9月17日、後楽園ホールのプロレスリング・ノアの興行でウィル・オスプレイ選手が丸藤正道選手とシングルマッチを行なっていた。後楽園ホールは超満員札止めで、多くのファンがそのカードに魅了されチケットを買っていた。オスプレイ選手がファンの頃に丸藤選手に熱視線を注いでいたという経緯がある対戦カード。今や世界を股に掛けるオスプレイ選手が自身のキャラクターや立場、団体の壁などを超えてその熱視線と記憶を基に物語っていく様子は新鮮にも映ったはずだ。

一方、その頃。今成夢人は船橋ゴールデンプロレスという無料イベントで桜庭和志選手と試合をしていた。
ひょんなところで出会った島田裕二さんの粋な計らいだ。島田さんの生き方も、また魅力的だ。

船橋の屋外イベント興行でツーショット実現

言わずとしれた"グレイシーハンター"としてホイラー・グレイシーやホイス・グレイシーらと歴史的一戦を残してきた桜庭さん。

2000年前後、プロレスと総合格闘技の違いが分からなかった僕は「プロレスラーが出ているから」という理由でPRIDEのテレビ中継もVHSで予約録画するようになっていた。大人になってから後に、当時の新日プロにはA猪木さんの強権発動で格闘技色の強いカード編成をしなくてはならなかった背景や、新日プロの選手が総合格闘技のリングに出向せねばならなかったという理由があったことも段々と知っていった。少年今成がプロレスと総合格闘技を隔てることなく、同じものとして見るようになっていたのはこのVHSの中に様々な番組を録画していたからだ。自然とサンプリングをしていたのだった。

御多分に洩れず、僕も桜庭さんに影響を受けた一人でもある。
UFC JAPANヘビー級トーナメントの「プロレスラーは本当は強いんです」というマイクには本当に心を撃たれたし、ストロングマシンのマスクで入場するというパフォーマンスにも心躍った。

そういったプロレス的なものを自然体のまま混ぜていく桜庭さんの方法論に影響を受けた人は少なくないと思っている。
そんな桜庭さんの存在は当時中学生だった僕も「高校に入ったらレスリング部に入ろう」と強く思う動機になったと思う。

憧れていた人と闘う、テレビで観ていた人と闘うという物語は創りやすい。
そして、37歳の現在、38歳になる目前でその物語が完結した感がある。

大谷さん、カシンさん、高岩さん、サスケさん、大仁田さん。
みんな深夜のワールドプロレスリングの録画によってその認知し、実際に会場に足を運んで目撃していた人たちだ。
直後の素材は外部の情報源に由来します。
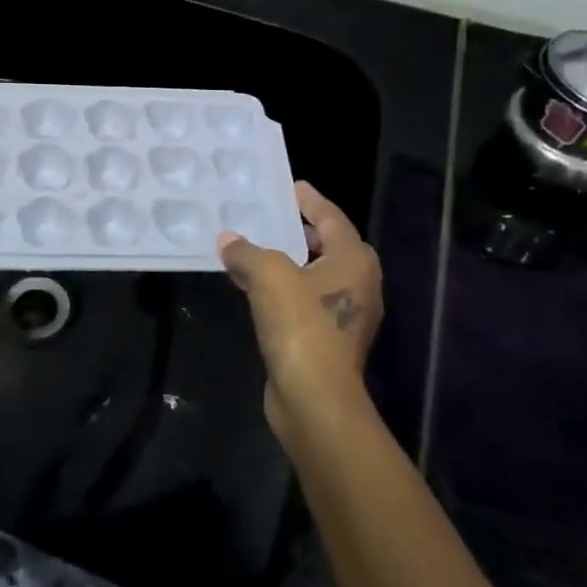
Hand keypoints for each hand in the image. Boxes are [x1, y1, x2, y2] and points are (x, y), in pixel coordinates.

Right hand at [217, 181, 382, 441]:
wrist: (315, 399)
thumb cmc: (301, 326)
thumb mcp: (269, 276)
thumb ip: (247, 251)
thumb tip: (228, 240)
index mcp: (354, 260)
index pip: (332, 218)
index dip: (310, 201)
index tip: (291, 187)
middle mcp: (358, 284)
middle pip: (328, 246)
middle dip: (300, 231)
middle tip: (270, 216)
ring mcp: (345, 316)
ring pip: (314, 276)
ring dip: (288, 262)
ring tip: (254, 248)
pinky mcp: (328, 341)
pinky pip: (304, 302)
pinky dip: (283, 290)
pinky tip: (254, 288)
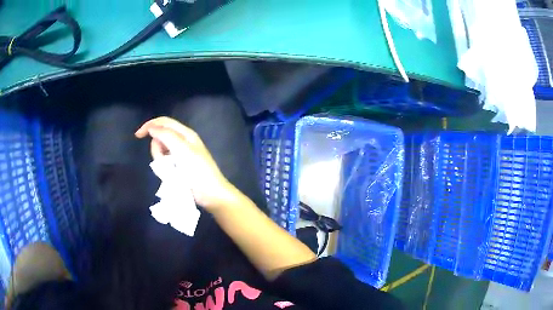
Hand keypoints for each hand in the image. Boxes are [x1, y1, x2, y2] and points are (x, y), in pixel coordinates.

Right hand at [135, 117, 234, 210]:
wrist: (210, 194)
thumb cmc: (198, 171)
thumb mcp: (182, 151)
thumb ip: (166, 136)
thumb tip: (152, 127)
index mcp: (185, 134)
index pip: (164, 122)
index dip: (150, 125)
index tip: (137, 135)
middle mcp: (182, 141)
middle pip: (160, 138)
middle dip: (157, 149)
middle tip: (165, 162)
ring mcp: (180, 155)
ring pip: (161, 152)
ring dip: (161, 161)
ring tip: (171, 172)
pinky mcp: (178, 166)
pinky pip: (164, 163)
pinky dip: (164, 168)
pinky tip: (171, 176)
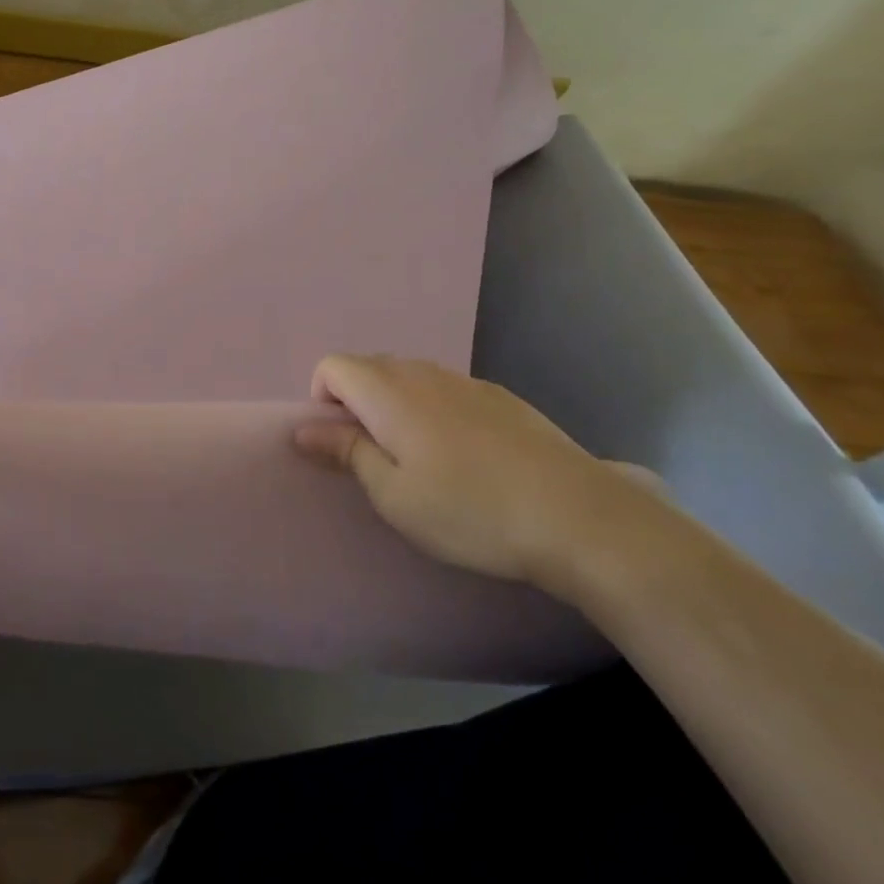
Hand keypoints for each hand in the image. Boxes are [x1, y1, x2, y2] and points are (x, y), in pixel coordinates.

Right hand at [294, 355, 664, 591]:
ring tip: (422, 460)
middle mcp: (422, 372)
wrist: (580, 518)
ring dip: (395, 407)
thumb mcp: (394, 495)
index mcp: (387, 392)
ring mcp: (466, 381)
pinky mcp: (502, 397)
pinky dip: (435, 411)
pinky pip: (446, 390)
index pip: (331, 366)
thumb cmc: (471, 511)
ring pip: (409, 378)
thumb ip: (346, 452)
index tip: (341, 445)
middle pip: (368, 367)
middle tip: (378, 458)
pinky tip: (467, 458)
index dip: (322, 400)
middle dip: (356, 403)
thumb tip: (303, 428)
VHSの録画で何度もテレビに釘付けになる。自分の手作業で録画したビデオテープは自分でも思っている以上に、記憶の奥深くに焼き付いている。直接ビデオを掘り起こさなくても、自分の脳内で再生ボタンを押すことが出来て、自由に巻き戻しや早送り、スローといった機能を変幻自在に使っている。そしてその脳内にある記憶を、自分の今現在の記憶と肉体とに接続して物語にしてしまう。それがこの「憧れ編集」という特殊能力によって次々に現実として実現されていった。
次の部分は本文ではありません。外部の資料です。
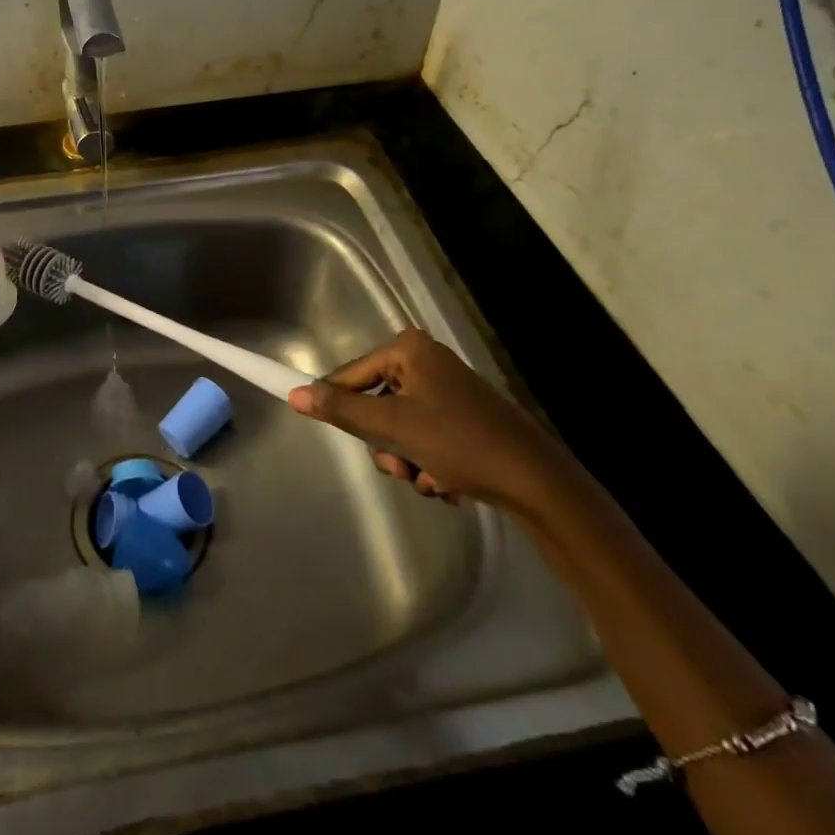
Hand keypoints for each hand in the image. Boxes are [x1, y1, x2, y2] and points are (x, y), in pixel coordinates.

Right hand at [287, 327, 570, 512]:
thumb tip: (296, 395)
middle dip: (386, 444)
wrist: (537, 484)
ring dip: (406, 459)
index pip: (351, 374)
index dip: (335, 403)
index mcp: (409, 350)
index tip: (319, 426)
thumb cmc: (460, 443)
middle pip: (375, 404)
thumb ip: (342, 410)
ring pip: (398, 427)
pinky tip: (448, 482)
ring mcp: (446, 390)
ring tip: (429, 478)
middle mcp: (426, 362)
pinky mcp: (463, 418)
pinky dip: (428, 463)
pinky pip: (423, 437)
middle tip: (400, 464)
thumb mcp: (393, 427)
ビデオテープによって録画された記録は自分の中に眠る強い記憶に変換され、自分の生きていく上での地図(マップ)となっていた。
そのマップは今、自分に夢のような感覚を与えてくれるものである。10代の頃に観ていた人たちと試合をするということそのものが夢のようなものを浮かび上がらせるシステムとして非常によく出来ていた。

このマップがあったことで僕はこの30代の時間を救われたような気がした。
どれだけ収入が上がらなくても、どれだけ社会的な身分がなかなか上がらなくても、この夢のマップの道からは大きくズレてはいない。
沢山引け目に感じる部分もあるけど、この夢のマップがあるからこそ、悪くないぞ、いい人生だぞと言い聞かせることが出来た。
それは自分をシングル王者になるまでの肯定感として繋がっていたように思う。

「○○歳だった自分に教えてあげたい、俺は○○と試合しているぞって」
という構文を何度も使うことが出来ている。その構文のダサさはもちろんあるけど、そう思える記憶の熟成は不思議と悪い気がしないものだ。

それが今回、桜庭さんと闘ったことで、その文脈が遂に完結したんだと感じた。
逆に言うと、これからはそのマップを埋めていくことで生きていくということは出来ないとも感じた。

桜庭和志さんに絞め落とされる筆者

もうすぐ38歳。40歳からの生き方を朧げながらに定めていきたい。
どうやって生きる?何を大事にして生きのか?どうやってお金を得ていく?
いろんなことを考えると現状維持をするという選択はもう出来ないかなと思った。
だから色々と自分にテコ入れをしつつ、変えていくことを恐れずに進めていかないと。

それでも37歳でこれだけ自分の憧れマップにチェックマークを入れられたのは相当にありがたい歩みをさせてもらっている。
ちょっと例え方は悪いかもしれないが、ビンゴ大会でビンゴをした感覚。
自分の記憶がマップを作って、一つずつそれを埋めていった。
そのマップが出来ていなかったら、今頃、足掻き苦しんでいる人生だったかもしれないとも思う。
それは指針がないからだ。
その指針は自分の少年時代の記憶が作っていた。
それは記憶に対して素直にいられたということもある。

憧れていた、好きだった、という感情に素直になれたから紡げたと感じる。
変にカッコつけず、今も素直に向き合えたことで自分の記憶が最高のご褒美になっていたように思う。

うん、上出来です。
ありがたい。

このマップを埋めたことで心置きなく次に進めそうだ。